You need to send everyone following this thread a bottle when finished!
Yes, I like that idea!
This is really interesting.
You need to send everyone following this thread a bottle when finished!
Any taste tests along the way? I love taking big slurps of hot wort on cold brew days.
You need to send everyone following this thread a bottle when finished!
You guys want to try beer filtered through grass and cooked with bricks?
So you got it boiling and kept it boiling with bricks alone? You didn't have a fire under your kettle?
And to your question: yes, I would definitely try this beer if you can confirm there were never any crocs in the vicinity. Good job.
Yeah, I'm guessing ash flavor wouldn't be very tasty.
I spy chimney starters in one of your photos. Next time you could put one of those rockets under the pot! I'm thinking two chimneys, one after the other, plus the hot bricks would get you through the boil and leave you enough room on that grill for some brats.
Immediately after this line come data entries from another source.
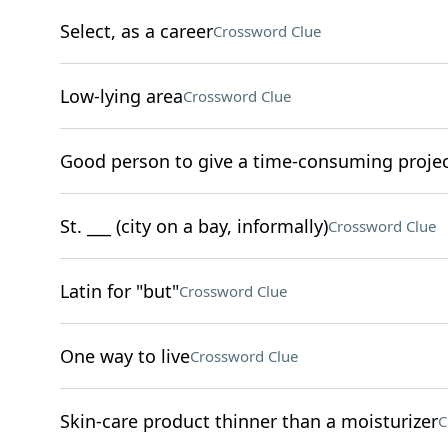
Select, as a career
Crossword Clue
Low-lying area
Crossword Clue
Good person to give a time-consuming proje
St. ___ (city on a bay, informally)
Crossword Clue
Latin for "but"
Crossword Clue
One way to live
Crossword Clue
Skin-care product thinner than a moisturizer
C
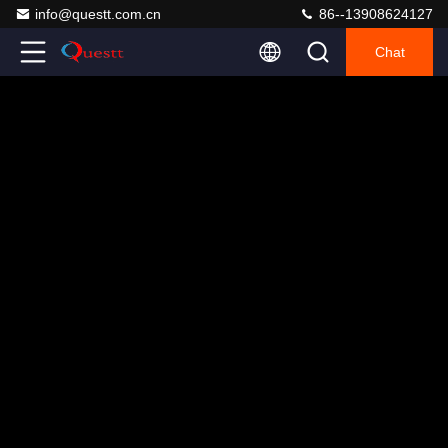
info@questt.com.cn
86--13908624127
Chat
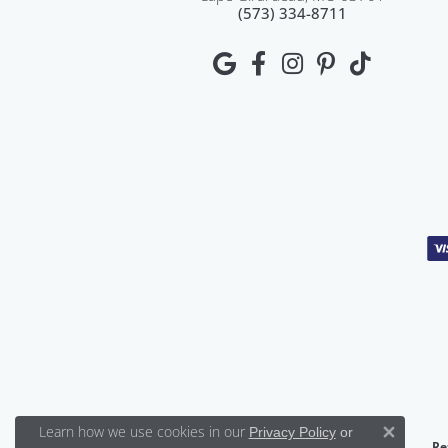
(573) 334-8711
Learn how we use cookies in our
Privacy Policy
or
Close 
Re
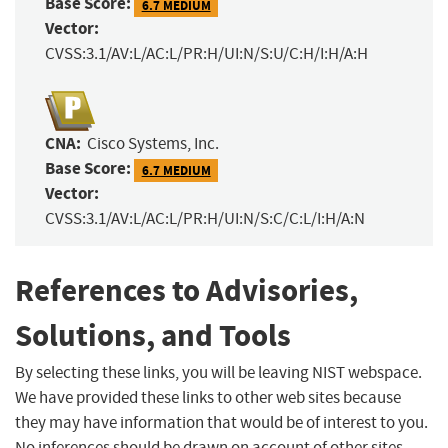
Base Score:
6.7 MEDIUM
Vector:
CVSS:3.1/AV:L/AC:L/PR:H/UI:N/S:U/C:H/I:H/A:H
CNA:
Cisco Systems, Inc.
Base Score:
6.7 MEDIUM
Vector:
CVSS:3.1/AV:L/AC:L/PR:H/UI:N/S:C/C:L/I:H/A:N
References to Advisories,
Solutions, and Tools
By selecting these links, you will be leaving NIST webspace.
We have provided these links to other web sites because
they may have information that would be of interest to you.
No inferences should be drawn on account of other sites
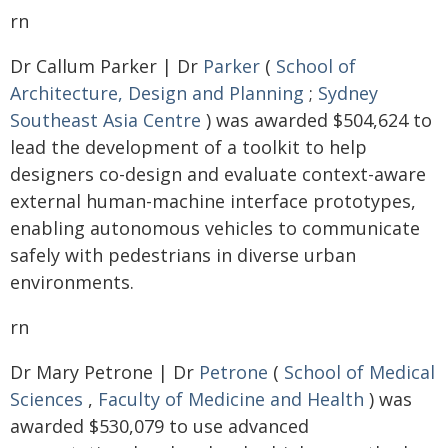
rn
Dr Callum Parker | Dr
Parker
(
School of
Architecture, Design and Planning
;
Sydney
Southeast Asia Centre
) was awarded $504,624 to
lead the development of a toolkit to help
designers co-design and evaluate context-aware
external human-machine interface prototypes,
enabling autonomous vehicles to communicate
safely with pedestrians in diverse urban
environments.
rn
Dr Mary Petrone | Dr
Petrone
(
School of Medical
Sciences
,
Faculty of Medicine and Health
) was
awarded $530,079 to use advanced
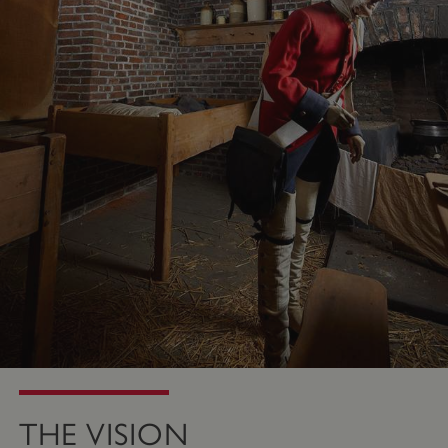
THE VISION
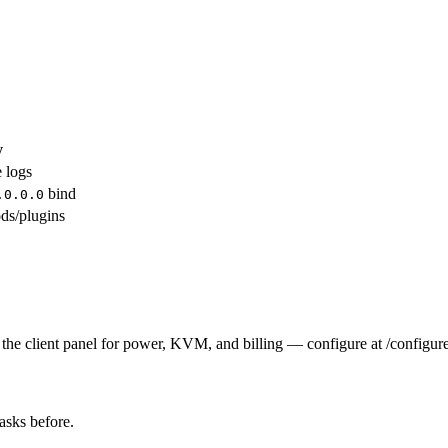
y
e logs
bind
.0.0.0
ds/plugins
the client panel for power, KVM, and billing — configure at /configure
tasks before.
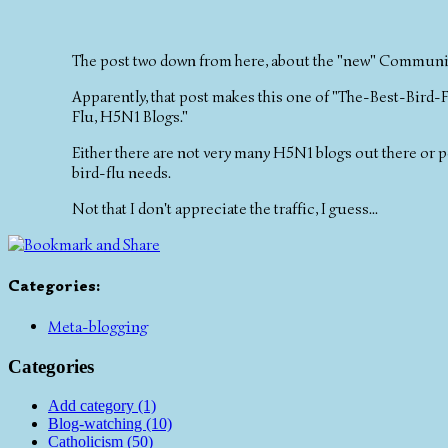
The post two down from here, about the "new" Communion
Apparently, that post makes this one of "The-Best-Bird-F
Flu, H5N1 Blogs."
Either there are not very many H5N1 blogs out there or 
bird-flu needs.
Not that I don't appreciate the traffic, I guess...
Categories
:
Meta-blogging
Categories
Add category (1)
Blog-watching (10)
Catholicism (50)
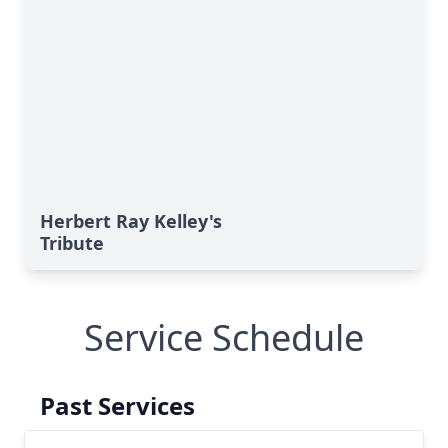
Herbert Ray Kelley's
Tribute
Service Schedule
Past Services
Less brick cycling work at least.
By putting the kettle over the fire I wonder how much smoke flavor that would impart. The bricks that were directly in the smoke were getting cycled in and out of the wort it self, I wonder if that in of it self would actually transfer even more smoke flavor.
It's alive.
A thought on your yeast conundrum.
For millennia, the way people got yeast for their next batch was to reuse from an old batch. I think it would NOT be cheating to either (a) save some yeast from your next batch made with commercial yeast, or (b) pitch your primitive beer on top of the yeast cake from your next batch made with commercial yeast, or (c) use the dregs from a bottle of commercial unfiltered/unpasteurized beer to build up a starter. All three of these methods were probably used by beermakers for centuries or more, before the days when you could buy clean commercial yeast.
The Mad Fermentationist has a great resource on harvesting commercial dregs.
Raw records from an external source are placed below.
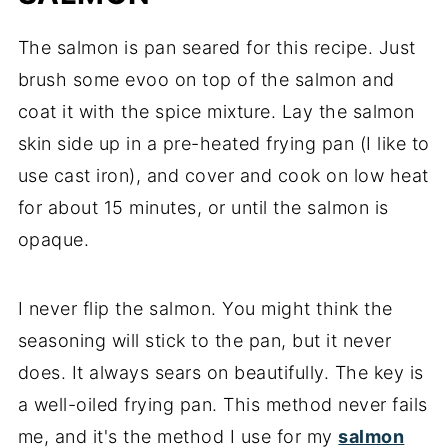
The salmon is pan seared for this recipe. Just
brush some evoo on top of the salmon and
coat it with the spice mixture. Lay the salmon
skin side up in a pre-heated frying pan (I like to
use cast iron), and cover and cook on low heat
for about 15 minutes, or until the salmon is
opaque.
I never flip the salmon. You might think the
seasoning will stick to the pan, but it never
does. It always sears on beautifully. The key is
a well-oiled frying pan. This method never fails
me, and it's the method I use for my
salmon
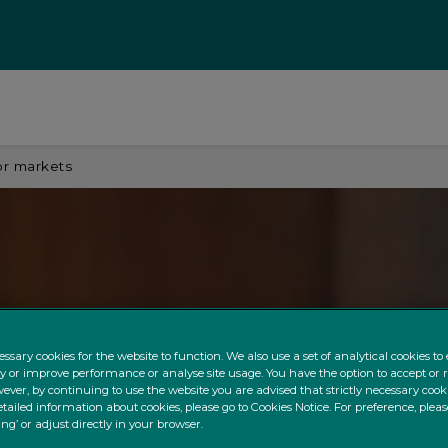
or markets
ssary cookies for the website to function. We also use a set of analytical cookies t
ty or improve performance or analyse site usage. You have the option to accept or 
ever, by continuing to use the website you are advised that strictly necessary cooki
tailed information about cookies, please go to Cookies Notice. For preference, pleas
ing’ or adjust directly in your browser.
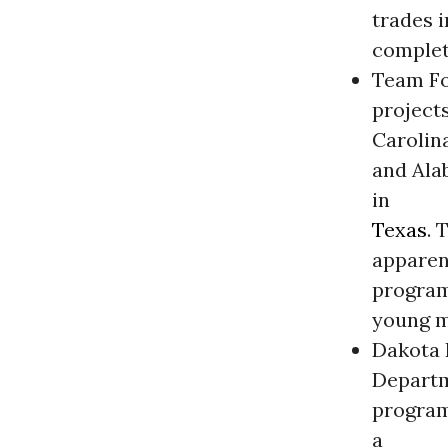
trades i
complet
Team Foc
projects
Carolin
and Ala
in
Texas
. 
apparen
program
young m
Dakota B
Departm
program
a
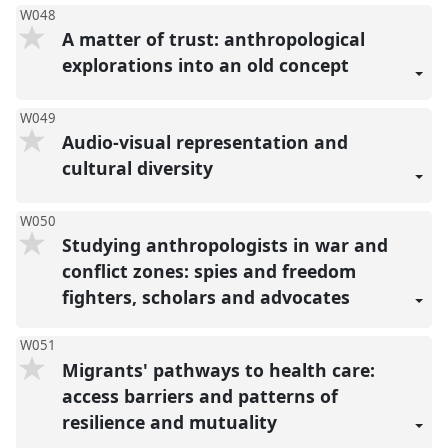
W048
A matter of trust: anthropological
explorations into an old concept
W049
Audio-visual representation and
cultural diversity
W050
Studying anthropologists in war and
conflict zones: spies and freedom
fighters, scholars and advocates
W051
Migrants' pathways to health care:
access barriers and patterns of
resilience and mutuality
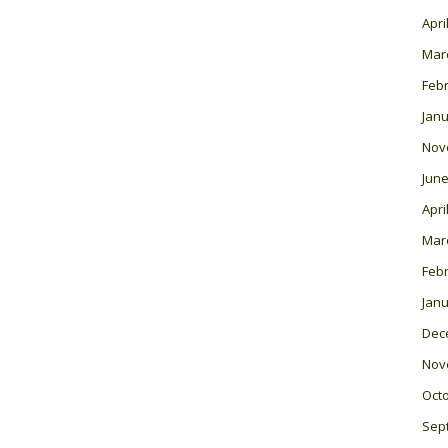
Apri
Mar
Feb
Janu
Nov
June
Apri
Mar
Feb
Janu
Dec
Nov
Oct
Sep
...With ten bricks I probably could have boiled indefinitely, or at least until the fire died.
I probably could have heated the bricks quicker if I stuck them right in the fire but this way I didn't get ash in the beer.
...
Glowing hot rocks might cause quite a bit of caramelization (scorching?) of the wort, just something to consider.
Smoke is very much diminished. It has a gorgeous pellicle, if your in to that kind of thing. I'm going to Ft. Bliss for 5 weeks for work so I will check on it after that.